● **EXTRACT**:
=-=-=-=-=
Why bother using a float / double literal when not needed?

Question

Why use a double or float literal when you need an integral value and an integer literal will be implicitly cast to a double/float anyway? And when a fractional value is needed, why bother adding the f (to make a floating point literal) where a double will be cast to a float anyway?

For example, I often see code similar to the following

float foo = 3.0f;
double bar = 5.0;
// And, unfortunately, even
double baz = 7.0f;

and

void quux(float foo) {
     ...
}

...

quux(7.0f);

But as far as I can tell those are equivalent to

float foo = 3;
// or
// float foo = 3.0;
double bar = 5;
double baz = 7;
quux(9);

I can understand the method call if you are in a language with overloading (c++, java) where it can actually make a functional difference if the function is overloaded (or will be in the future), but I'm more concerned with C (and to a lesser extent Objective-C), which doesn't have overloading.

So is there any reason to bother with the extra decimal and/or f? Especially in the initialization case, where the declared type is right there?

Answer 1

Many people learned the hard way that

double x = 1 / 3;

doesn't work as expected. So they (myself included) program defensively by using floating-point literals instead of relying on the implicit conversion.
=-=-=-=-=
● **REQUIREMENTS**:
From the float literal thread, answer these:
1. Which language is the asker mainly concerned with?
2. Which two languages with overloading does the asker name?
3. What line of code does the first answer say doesn't work as expected?
Rely on the thread alone.

Saved entries
=-=-=-=-=
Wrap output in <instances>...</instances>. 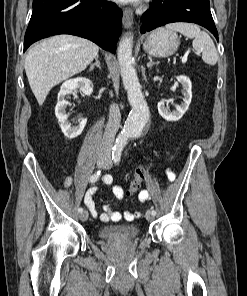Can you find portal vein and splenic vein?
<instances>
[{
  "mask_svg": "<svg viewBox=\"0 0 247 296\" xmlns=\"http://www.w3.org/2000/svg\"><path fill=\"white\" fill-rule=\"evenodd\" d=\"M196 54H199V52H197ZM187 62V55H184L182 57V63L185 64Z\"/></svg>",
  "mask_w": 247,
  "mask_h": 296,
  "instance_id": "portal-vein-and-splenic-vein-1",
  "label": "portal vein and splenic vein"
}]
</instances>
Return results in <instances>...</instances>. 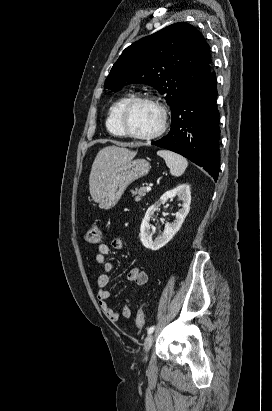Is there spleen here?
Instances as JSON below:
<instances>
[{
    "mask_svg": "<svg viewBox=\"0 0 272 411\" xmlns=\"http://www.w3.org/2000/svg\"><path fill=\"white\" fill-rule=\"evenodd\" d=\"M157 155L165 160L170 173L175 177L181 176L188 166L186 158L175 152L169 150H159L157 151Z\"/></svg>",
    "mask_w": 272,
    "mask_h": 411,
    "instance_id": "1",
    "label": "spleen"
}]
</instances>
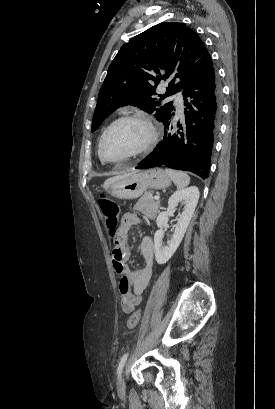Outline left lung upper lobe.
I'll use <instances>...</instances> for the list:
<instances>
[{"instance_id":"left-lung-upper-lobe-1","label":"left lung upper lobe","mask_w":275,"mask_h":409,"mask_svg":"<svg viewBox=\"0 0 275 409\" xmlns=\"http://www.w3.org/2000/svg\"><path fill=\"white\" fill-rule=\"evenodd\" d=\"M213 66L198 34L183 23L162 22L123 45L110 64L99 91L91 132L117 108L140 107L164 122L173 111L165 97L184 89ZM160 80L170 81L166 93H156Z\"/></svg>"}]
</instances>
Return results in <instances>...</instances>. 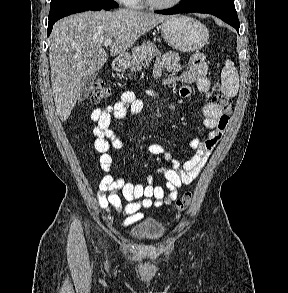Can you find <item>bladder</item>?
=-=-=-=-=
● **ANSWER TO THE PROBLEM**:
1. C (and, to a lesser extent, Objective-C).
2. C++ and Java.
3. double x = 1 / 3;